The main focus of the proposed dissertation is developing machine learning methods for a unique form of data. Suppose that a finite number of events are observed at certain points in time. A number of measurements are taken for each event, many of which are categorical. A number of methods are developed to learn from this form of data.
The topics addressed were inspired by working with data generated from medical insurance claims. Thus many of the questions that are raised sprung from natural questions relating to the utility of health insurance claims data. First, unsupervised methods for finding interesting association rules were adapted to the present situation. We wish to find interesting rules of the form A implies B , where A and B are sets of observed categories. Specifically, techniques are introduced for two new problems.

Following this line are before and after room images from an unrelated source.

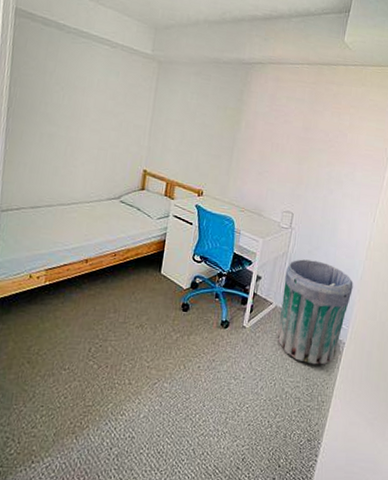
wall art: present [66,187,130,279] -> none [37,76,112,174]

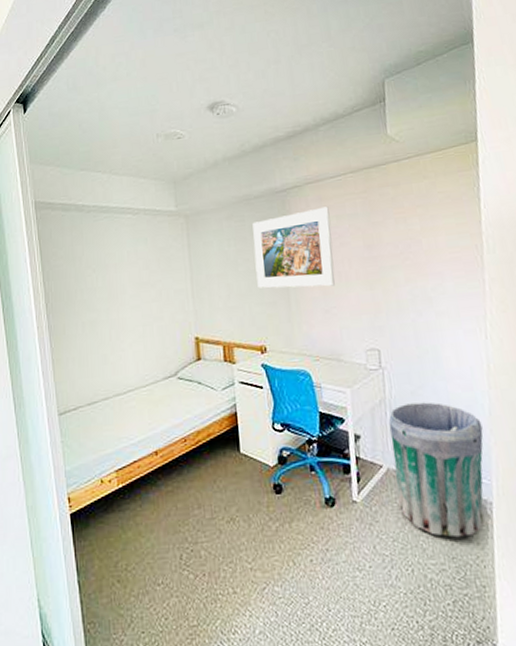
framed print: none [208,84,283,154] -> present [252,206,335,289]

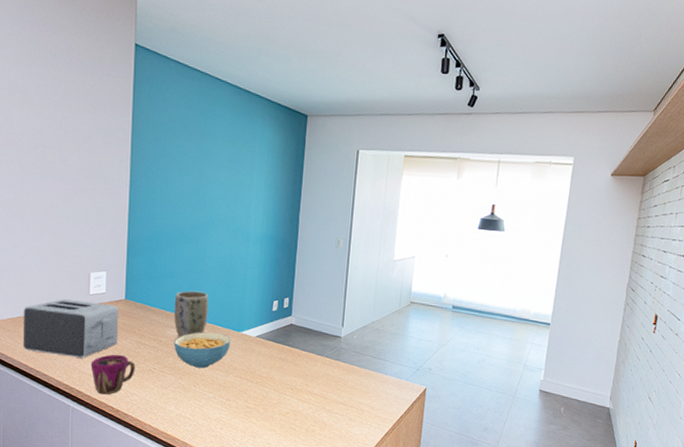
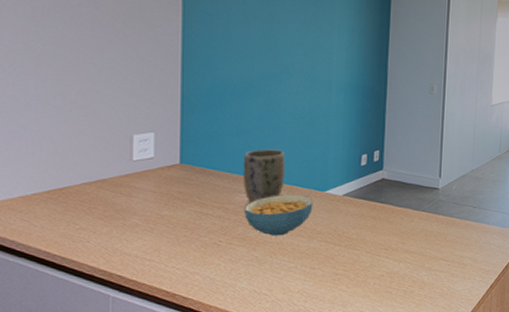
toaster: present [22,298,118,359] -> none [40,167,171,238]
cup: present [91,354,136,395] -> none [136,228,196,278]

First, finding rules from one set of categories to another was investigated. We adapted a method to mine closed itemsets and proved a corollary that could lead to substantial savings in computation time. It remains to test this result empirically.
Second, we found interesting rules that take into account an associated cost variable. Simple techniques were developed based on existing database management software to mine this new type of rule efficiently. The newly developed rules resulted in the discovery of a number of very interesting families of association rules from the health claims database.
Supervised classification is also considered. Suppose that the sampling units all belong to one of a finite number of (unobserved) classes. Given a sample path of events through time for a sampling unit, how does one go about correctly classifying that unit? The specific example of predicting the onset of a medical condition such as Type II Diabetes motivated the exploration of this topic. Specifically, support vector machines were tested with various adapted kernels and data sets. A technique that made the classification by examining the log likelihood ratio of two Hidden Markov Models was successful in classifying patients. One of these two generative models was then converted to a Fisher Kernel. We were able to correctly predict the onset of diabetes 76% of the time by adding the Fisher Kernel to a kernel based on demographic information. This was the most successful classification method to date. In ongoing work, we investigate the adaptation of string kernels such as the Local Alignment Kernel to the situation. Other methods for developing kernels will be tried if time permits.
While working with this database, we encountered some issues related to classification with support vector machines that warranted further investigation. The large size of these data reinforced the need for methods to find the optimal set of tuning parameters. We are currently studying the use of sampling along with the Nelder Mead Simplex method to search the response surface in search of the best combination of parameters. Planned work will make use of incremental and decremental support vector machines and hypothesis testing to speed the search. The data also contained many variables possibly unrelated to the condition being predicted and we investigate new methods for variable, or feature, selection. We are currently studying the use of fractional factorial designs as a method for selecting a good model that uses a smaller subset of the overall features.
Finally, we look into an optimality condition for which the SVM is the best linear classifier. We also run simulations to investigate the support vector machines convergence to the Bayes classifier when using an appropriate kernel.
The dissertation concludes with a discussion of some of the strengths and weaknesses of my approach, and some consideration of potential future research.